Charles Scalfani has been developing software for 40 years. He started back in the days when people programmed in Assembly Language on 8-bit microprocessors. He worked on the firmware for one of the first audio cards for a PC and subsequently used it to develop a service for Record Companies for a touchscreen-based point-of-sale kiosk that was installed in Tower Records stores all over the country called the Music Sampler.
During the following decade, Charles developed one of the first digital ink-and-paint systems, Annie, at an Oscar-winning Hollywood studio.
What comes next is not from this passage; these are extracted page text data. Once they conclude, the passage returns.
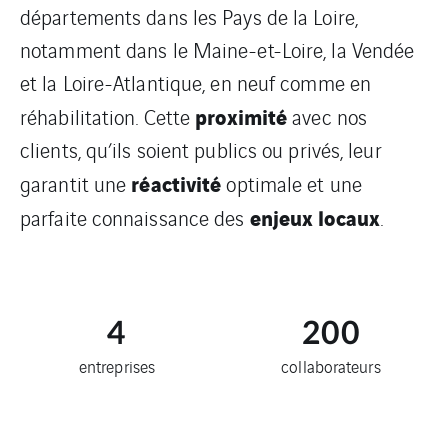
départements dans les Pays de la Loire,
notamment dans le Maine-et-Loire, la Vendée
et la Loire-Atlantique, en neuf comme en
proximité
réhabilitation. Cette
avec nos
clients, qu’ils soient publics ou privés, leur
réactivité
garantit une
optimale et une
enjeux
locaux
parfaite connaissance des
.
4
200
entreprises
collaborateurs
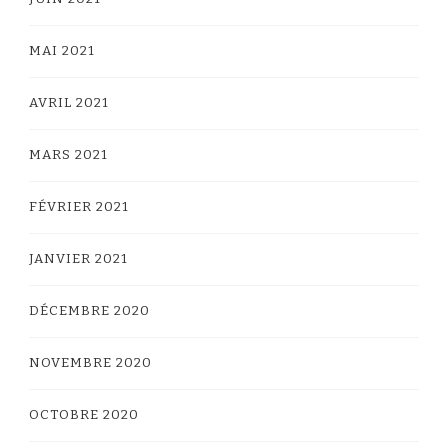
MAI 2021
AVRIL 2021
MARS 2021
FÉVRIER 2021
JANVIER 2021
DÉCEMBRE 2020
NOVEMBRE 2020
OCTOBRE 2020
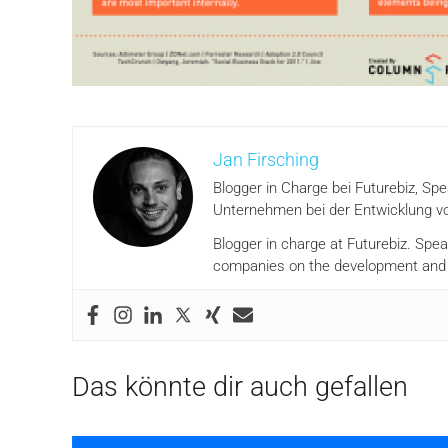
Jan Firsching
Blogger in Charge bei Futurebiz, Sp
Unternehmen bei der Entwicklung vo
Blogger in charge at Futurebiz. Spe
companies on the development and i
Das könnte dir auch gefallen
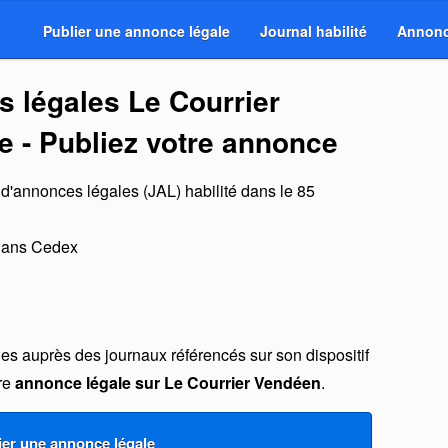
Publier une annonce légale
Journal habilité
Annonc
s légales Le Courrier
 - Publiez votre annonce
 d'annonces légales (JAL) habilité dans le 85
lans Cedex
s auprès des journaux référencés sur son dispositif
tre
annonce légale sur Le Courrier Vendéen
.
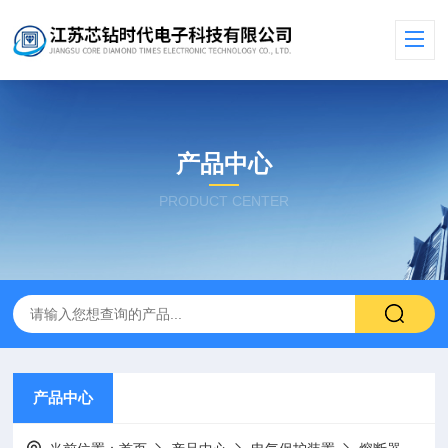
产品中心
PRODUCT CENTER
产品中心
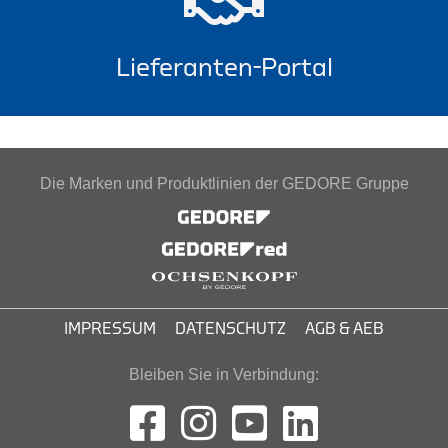
Lieferanten-Portal
Die Marken und Produktlinien der GEDORE Gruppe
IMPRESSUM
DATENSCHUTZ
AGB & AEB
Bleiben Sie in Verbindung:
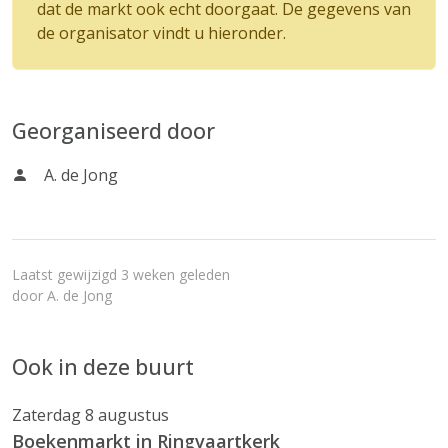
dat de markt ook echt doorgaat. De gegevens van
de organisator vindt u hieronder.
Georganiseerd door
A. de Jong
Laatst gewijzigd 3 weken geleden
door
A. de Jong
Ook in deze buurt
Zaterdag 8 augustus
Boekenmarkt in Ringvaartkerk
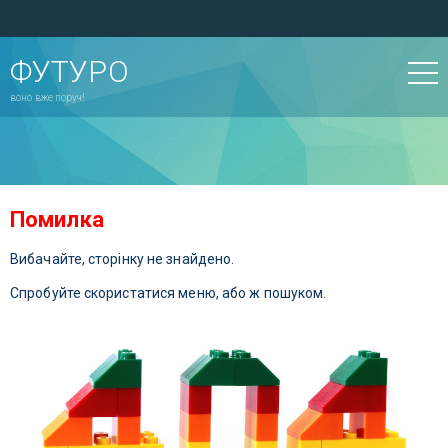
ФУТУРО
воно вже поруч!
Помилка
Вибачайте, сторінку не знайдено.
Спробуйте скористатися меню, або ж пошуком.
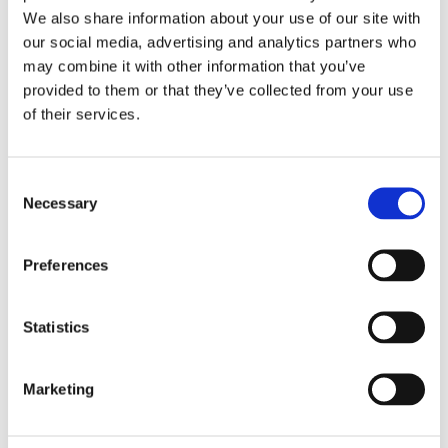
We also share information about your use of our site with
Les communiqués de presse sont le cœur
our social media, advertising and analytics partners who
du travail médiatique - et comment en
may combine it with other information that you’ve
provided to them or that they’ve collected from your use
écrire de bons s'apprend.
of their services.
Conseil n° 4 : la brièveté est la clé de la
réussite
Consent
Necessary
Selection
L'objectif d'un texte est d'informer les
lecteurs sur le sujet tout en les
Preferences
divertissant. Un bon texte est informatif,
formulé de manière irréprochable,
Statistics
intelligent, drôle et charmant. Le texte
Marketing
doit répondre à toutes les questions en
suspens, et ce de la manière la plus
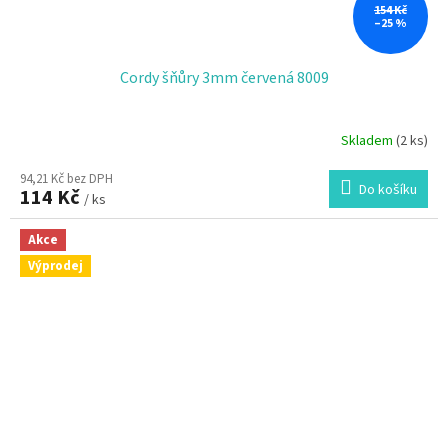
154 Kč
–25 %
Cordy šňůry 3mm červená 8009
Skladem
(2 ks)
94,21 Kč bez DPH
Do košíku
114 Kč
/ ks
Akce
Výprodej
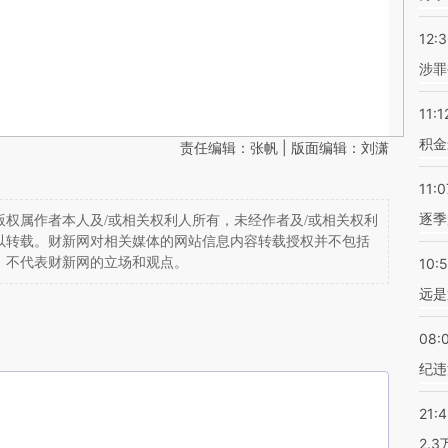
12:
涉罪
11:1
积金
责任编辑：张帆 | 版面编辑：刘潇
11:0
逐季
权属作者本人及/或相关权利人所有，未经作者及/或相关权利
以转载。财新网对相关媒体的网站信息内容转载授权并不包括
，不代表财新网的立场和观点。
10:
远是
08:
纪违
21:
2.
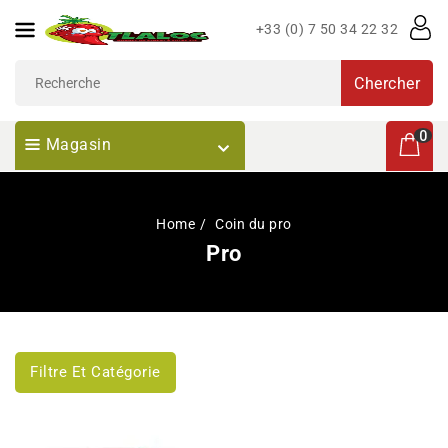
Passer
+33 (0) 7 50 34 22 32
Au
Contenu
Chercher
0 articl
0
Magasin
Home
Coin du pro
Pro
Filtre Et Catégorie
Tabasco
Gallon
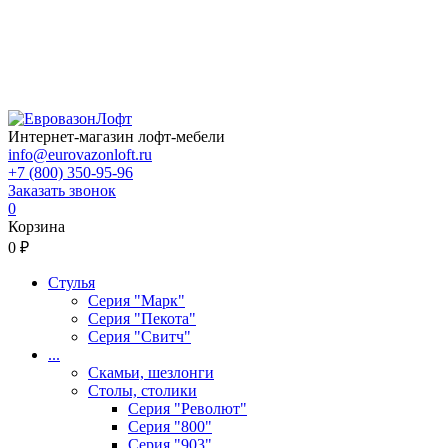
Интернет-магазин лофт-мебели
info@eurovazonloft.ru
+7 (800) 350-95-96
Заказать звонок
0
Корзина
0 ₽
Стулья
Серия "Марк"
Серия "Пекота"
Серия "Свитч"
...
Скамьи, шезлонги
Столы, столики
Серия "Револют"
Серия "800"
Серия "903"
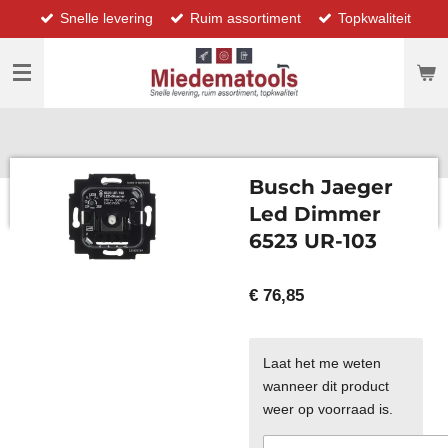
Snelle levering
Ruim assortiment
Topkwaliteit
Ga
direct
naar
de
hoofdinhoud
Busch Jaeger
Led Dimmer
6523 UR-103
€ 76,85
Laat het me weten
wanneer dit product
weer op voorraad is.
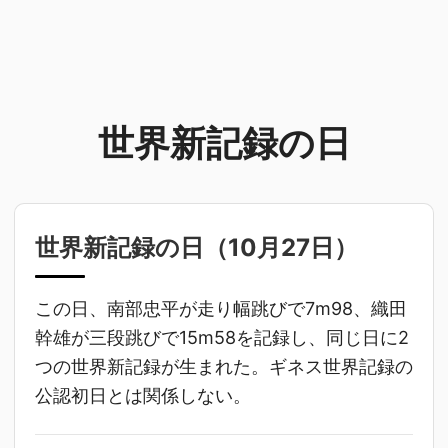
世界新記録の日
世界新記録の日（
10月27日
）
この日、南部忠平が走り幅跳びで7m98、織田
幹雄が三段跳びで15m58を記録し、同じ日に2
つの世界新記録が生まれた。ギネス世界記録の
公認初日とは関係しない。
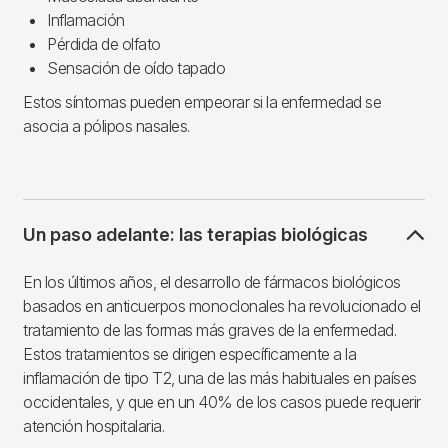
Inflamación
Pérdida de olfato
Sensación de oído tapado
Estos síntomas pueden empeorar si la enfermedad se
asocia a pólipos nasales.
Un paso adelante: las terapias biológicas
En los últimos años, el desarrollo de fármacos biológicos
basados ​​en anticuerpos monoclonales ha revolucionado el
tratamiento de las formas más graves de la enfermedad.
Estos tratamientos se dirigen específicamente a la
inflamación de tipo T2, una de las más habituales en países
occidentales, y que en un 40% de los casos puede requerir
atención hospitalaria.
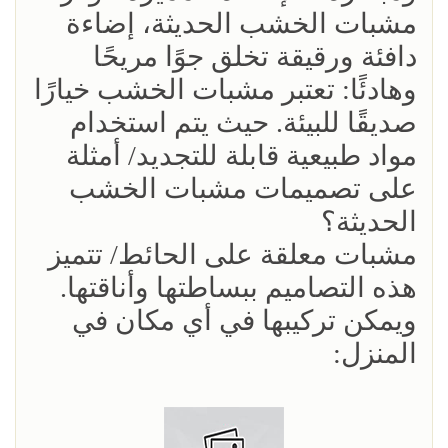
مشبات الخشب الحديثة، إضاءة
دافئة ورقيقة تخلق جوًا مريحًا
وهادئًا: تعتبر مشبات الخشب خيارًا
صديقًا للبيئة. حيث يتم استخدام
مواد طبيعية قابلة للتجديد/ أمثلة
على تصميمات مشبات الخشب
الحديثة؟
مشبات معلقة على الحائط/ تتميز
هذه التصاميم ببساطتها وأناقتها.
ويمكن تركيبها في أي مكان في
المنزل:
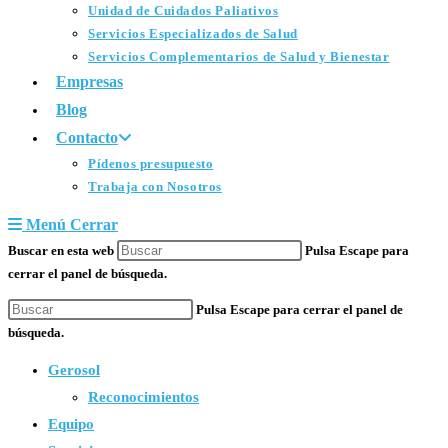
Unidad de Cuidados Paliativos
Servicios Especializados de Salud
Servicios Complementarios de Salud y Bienestar
Empresas
Blog
Contacto
Pídenos presupuesto
Trabaja con Nosotros
Menú
Cerrar
Buscar en esta web
Pulsa Escape para
cerrar el panel de búsqueda.
Pulsa Escape para cerrar el panel de
búsqueda.
Gerosol
Reconocimientos
Equipo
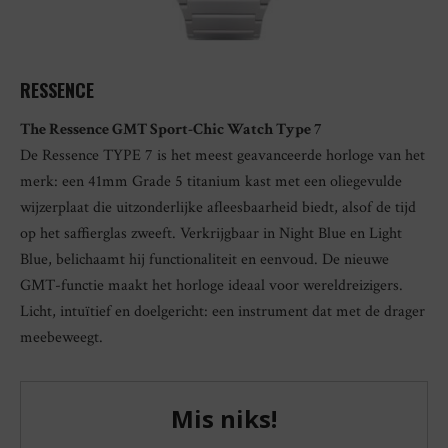
RESSENCE
The Ressence GMT Sport-Chic Watch Type 7
De Ressence TYPE 7 is het meest geavanceerde horloge van het
merk: een 41mm Grade 5 titanium kast met een oliegevulde
wijzerplaat die uitzonderlijke afleesbaarheid biedt, alsof de tijd
op het saffierglas zweeft. Verkrijgbaar in Night Blue en Light
Blue, belichaamt hij functionaliteit en eenvoud. De nieuwe
GMT-functie maakt het horloge ideaal voor wereldreizigers.
Licht, intuïtief en doelgericht: een instrument dat met de drager
meebeweegt.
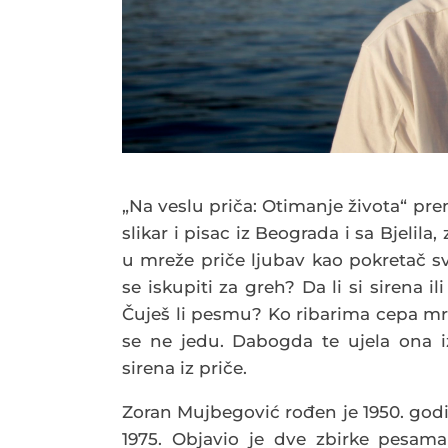
„Na veslu priča: Otimanje života“ pre
slikar i pisac iz Beograda i sa Bjelil
u mreže priče ljubav kao pokretač s
se iskupiti za greh? Da li si sirena 
Čuješ li pesmu? Ko ribarima cepa mr
se ne jedu. Dabogda te ujela ona 
sirena iz priče.
Zoran Mujbegović rođen je 1950. godi
1975. Objavio je dve zbirke pesama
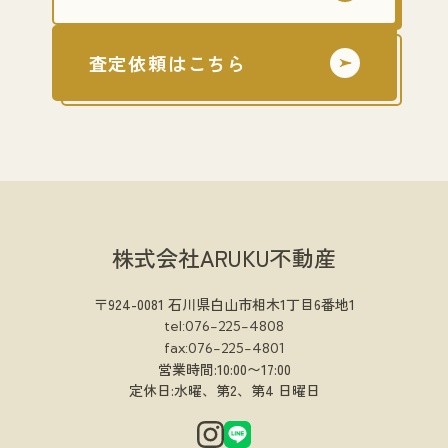
査定依頼はこちら
株式会社ARUKU不動産
〒924-0081 石川県白山市相木1丁目6番地1
tel:076-225-4808
fax:076-225-4801
営業時間:10:00〜17:00
定休日:水曜、第2、第4 日曜日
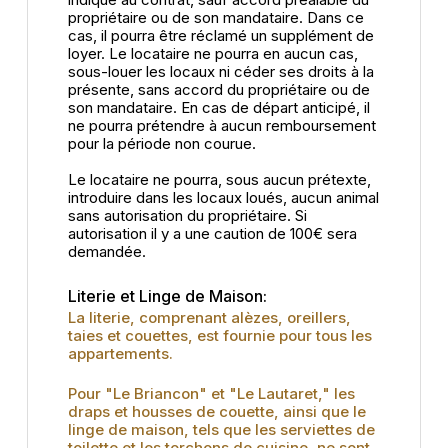
propriétaire ou de son mandataire. Dans ce
cas, il pourra être réclamé un supplément de
loyer. Le locataire ne pourra en aucun cas,
sous-louer les locaux ni céder ses droits à la
présente, sans accord du propriétaire ou de
son mandataire. En cas de départ anticipé, il
ne pourra prétendre à aucun remboursement
pour la période non courue.
Le locataire ne pourra, sous aucun prétexte,
introduire dans les locaux loués, aucun animal
sans autorisation du propriétaire. Si
autorisation il y a une caution de 100€ sera
demandée.
Literie et Linge de Maison:
La literie, comprenant alèzes, oreillers,
taies et couettes, est fournie pour tous les
appartements.
Pour "Le Briancon" et "Le Lautaret," les
draps et housses de couette, ainsi que le
linge de maison, tels que les serviettes de
toilette et les torchons de cuisine, ne sont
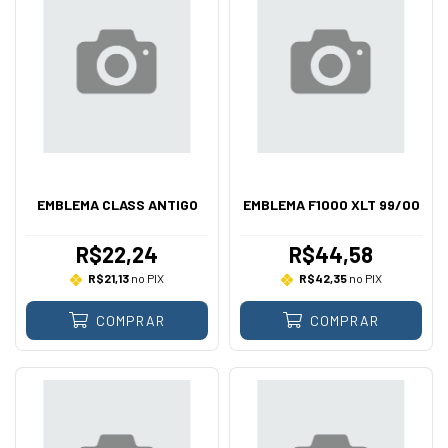
EMBLEMA CLASS ANTIGO
EMBLEMA F1000 XLT 99/00
R$22,24
R$44,58
R$21,13
no PIX
R$42,35
no PIX
COMPRAR
COMPRAR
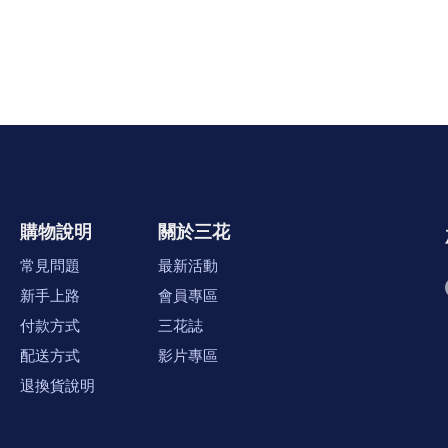
購物說明
關於三花
常見問題
最新活動
新手上路
會員專區
付款方式
三花誌
配送方式
影片專區
退換貨說明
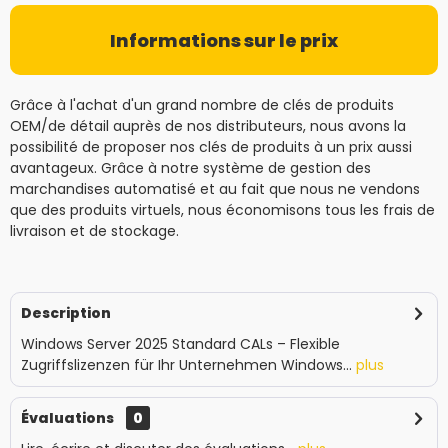
Informations sur le prix
Grâce à l'achat d'un grand nombre de clés de produits
OEM/de détail auprès de nos distributeurs, nous avons la
possibilité de proposer nos clés de produits à un prix aussi
avantageux. Grâce à notre système de gestion des
marchandises automatisé et au fait que nous ne vendons
que des produits virtuels, nous économisons tous les frais de
livraison et de stockage.
Description
Windows Server 2025 Standard CALs – Flexible
Zugriffslizenzen für Ihr Unternehmen Windows...
plus
Évaluations
0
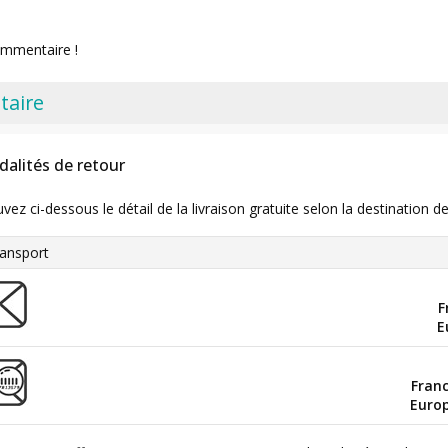
ommentaire !
taire
dalités de retour
uvez ci-dessous le détail de la livraison gratuite selon la destinatio
ansport
F
E
Fran
Euro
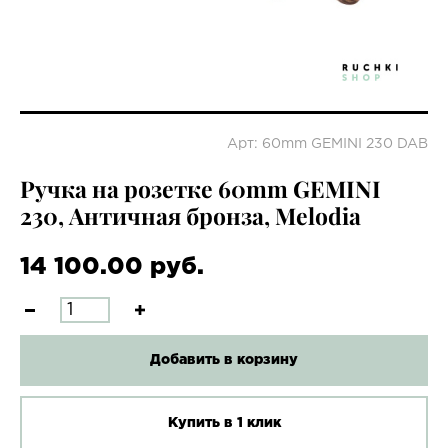
Арт: 60mm GEMINI 230 DAB
Ручка на розетке 60mm GEMINI
230, Античная бронза, Melodia
14 100.00 руб.
Добавить в корзину
Купить в 1 клик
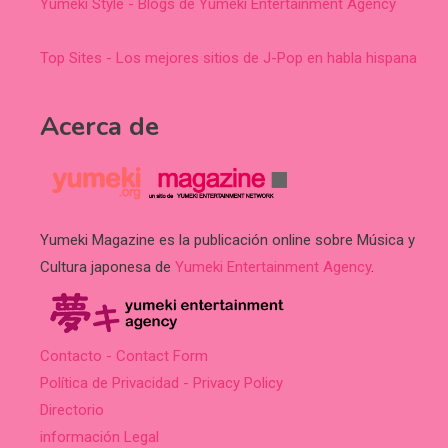
Yumeki Style - Blogs de Yumeki Entertainment Agency
Top Sites - Los mejores sitios de J-Pop en habla hispana
Acerca de
Yumeki Magazine es la publicación online sobre Música y
Cultura japonesa de
Yumeki Entertainment Agency
.
Contacto - Contact Form
Política de Privacidad - Privacy Policy
Directorio
información Legal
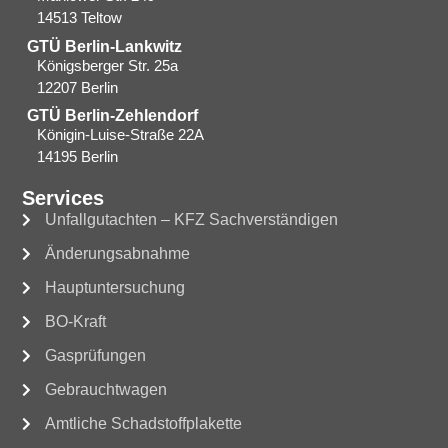
14513 Teltow
GTÜ Berlin-Lankwitz
Königsberger Str. 25a
12207 Berlin
GTÜ Berlin-Zehlendorf
Königin-Luise-Straße 22A
14195 Berlin
Services
Unfallgutachten – KFZ Sachverständigen
Änderungsabnahme
Hauptuntersuchung
BO-Kraft
Gasprüfungen
Gebrauchtwagen
Amtliche Schadstoffplakette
His software was used to produce animated commercials and cartoons, most notably, Ren and Stimpy for Nickelodeon and Beavis and Butthead for MTV.
Thereafter, he and 5 coworkers formed a production studio, Class6 Entertainment, where he worked on a new Animation Production system and Game Runtime Engine that was used to produce the CD-ROM game, Creature Crunch, starring Martin Short and Eugene Levy.
Since then, he’s been working mostly in traditional businesses from process control, automation, point-of-sales, dot-com, consulting, and manufacture monitoring, where he created a Patented process for tracking contaminated milk in dairy plants.
He’s currently the CTO for Panoramic Software where he and a team of developers recently created a system that helps Veteran Service Organizations more efficiently help Veterans file benefit claims, a potentially life-saving endeavor. Panoramic uses Elm, PureScript and Haskell, which are all Functional Programming Languages, the subject of his most recent book.